Citation : 2024 Latest Caselaw 14906 MP
Judgement Date : 20 May, 2024

Madhya Pradesh High Court

Hazari Lal vs Charki Bai on 20 May, 2024

Author: Achal Kumar Paliwal

Bench: Achal Kumar Paliwal

                                                                                        S.A.No.1009/2016


                                    IN THE HIGH COURT OF MADHYA PRADESH
                                               AT JABALPUR
                                                           BEFORE
                                         HON'BLE SHRI JUSTICE ACHAL KUMAR PALIWAL
                                                   ON THE 20th OF MAY, 2024
                                                     SECOND APPEAL No. 1009 of 2016

                                    BETWEEN:-

                                    HAZARI LAL S/O BHAGWANDEEN GUPTA, AGED
                                    ABOUT 72 YEARS, GRAM RAMPUR THANA
                                    AMLAI TEH- BUDHAR (MADHYA PRADESH)
                                                                                        .....APPELLANT
                                    (BY SHRI SOMESH SHUKLA-ADVOCATE)

                                    AND

                                    1.    CHARKI BAI D/O DAULAL GUPTA GRAM
                                          RAMPUR THANA AMLAI TEH- BUDHAR
                                          (MADHYA PRADESH) (DEAD)

                                    2.    RAMSWARUP S/O RAMJIYAWAN GUPTA
                                          GRAM RAMPUR THANA AMLAI TEH-
                                          BUDHAR (MADHYA PRADESH) (DEAD)

                                    3.    RAMAWATAR S/O RAMJIYAWAN GUPTA
                                          GRAM RAMPUR THANA AMLAI TEH-
                                          BUDHAR (MADHYA PRADESH)

                                    4.    RAMKRIPAL S/O RAMJIYAWAN GUPTA
                                          GRAM RAMPUR THANA AMLAI TEH-
                                          BUDHAR (MADHYA PRADESH)

                                    5.    COLLECTOR    SHAHDOL             SHAHDOL
                                          (MADHYA PRADESH)
                                                                                      .....RESPONDENTS


                                          This appeal coming on for admission this day, the court passed

                                    the following:




                           1|Page
Signature Not Verified
Signed by: S HUSHMAT
HUSSAIN
Signing time: 01-06-2024
15:45:10
                                                                                            S.A.No.1009/2016


                                                                   ORDER

This appeal has been filed by the appellant under section 100 of

CPC against the judgment and decree dated 10.05.2016 passed in Civil

Appeal No.16-A/2015 by first Addl. District Judge, Link Court,

Budhar Shahdol arising out of judgment and decree dated 27.02.2015

passed in Civil Suit No.60-A/2012 by Ist Civil Judge Class-II,

Shahdol.

------------------------

**Written task A:**
Decide whether each statement agrees with the High Court order: (i) the appeal was filed under section 100 of CPC; (ii) Hazari Lal is about 72 years old; (iii) the judgment in Civil Appeal No.16-A/2015 is dated 27.02.2015. For each, answer yes or no and quote the words from the order that decide it.
**Written task B:**
Continue the High Court order from its final sentence.
These entries come from a separate source.

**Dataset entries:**

------------------------

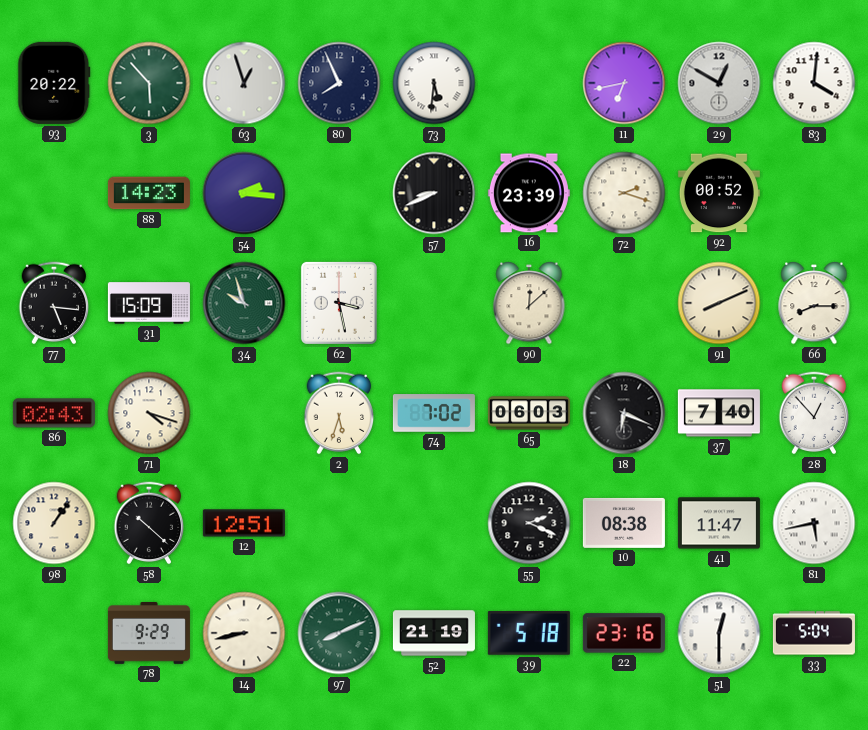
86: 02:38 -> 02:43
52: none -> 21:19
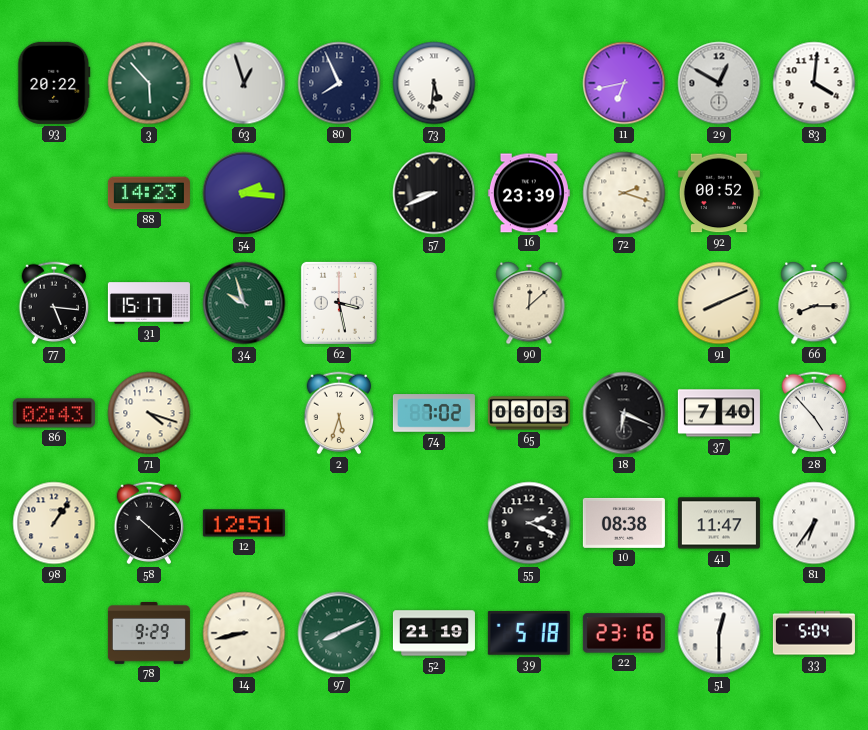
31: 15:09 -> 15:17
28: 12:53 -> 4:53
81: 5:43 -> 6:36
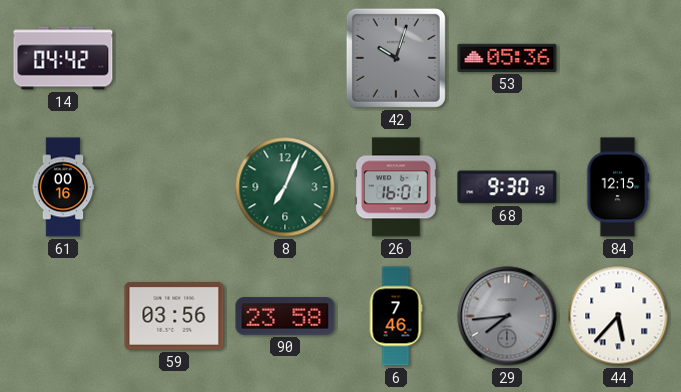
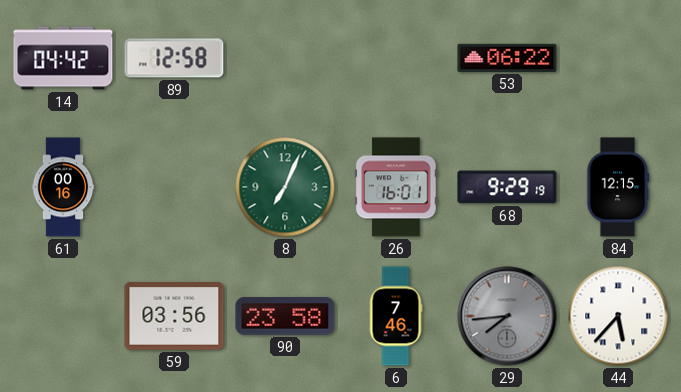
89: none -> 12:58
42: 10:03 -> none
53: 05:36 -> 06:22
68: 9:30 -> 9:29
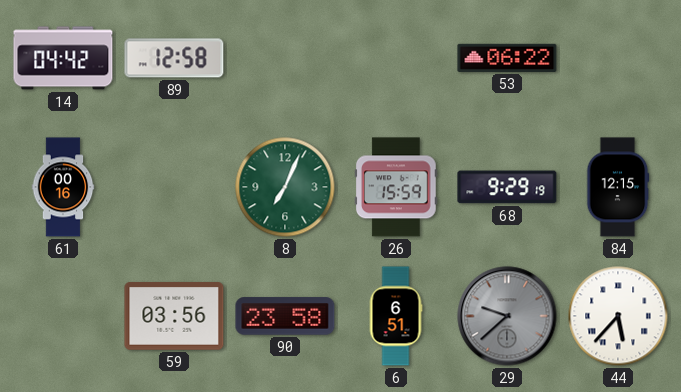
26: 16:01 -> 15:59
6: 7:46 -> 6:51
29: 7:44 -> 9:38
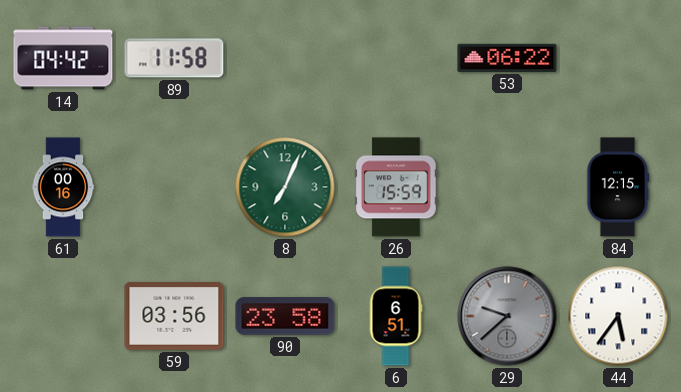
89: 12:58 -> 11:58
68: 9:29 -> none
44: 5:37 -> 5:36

------------------------

**Answer A:**
(i) Yes: "This appeal has been filed by the appellant under section 100 of"
(ii) Yes: "ABOUT 72 YEARS"
(iii) No: "judgment and decree dated 10.05.2016 passed in Civil"

**Answer B:**
2. Brief facts of the case are that plaintiff filed a suit for

declaration of title and for recovery of possession also and if it is

found that defendant no.1 has taken possession during pendency of the

suit on the ground that plaintiff is in possession of the same and he is

cultivating the suit property. Suit property is plaintiff's ancestral

property. Earlier suit property was recorded in the name of

Sukhwanti Wife of Chabilal, mother of plaintiff's father and after

death of Sukhwanti, plaintiff's father came into the possession of the

suit property and after death of plaintiff's father, plaintiff is in

possession of the suit property. Vide order dated 21.8.1996 passed by

Court of Tahsildar also plaintiff's possession in record over suit

property but defendant no.1 illegally got mutated suit property in her

name and now they intend to interfere in the possession of the suit

property.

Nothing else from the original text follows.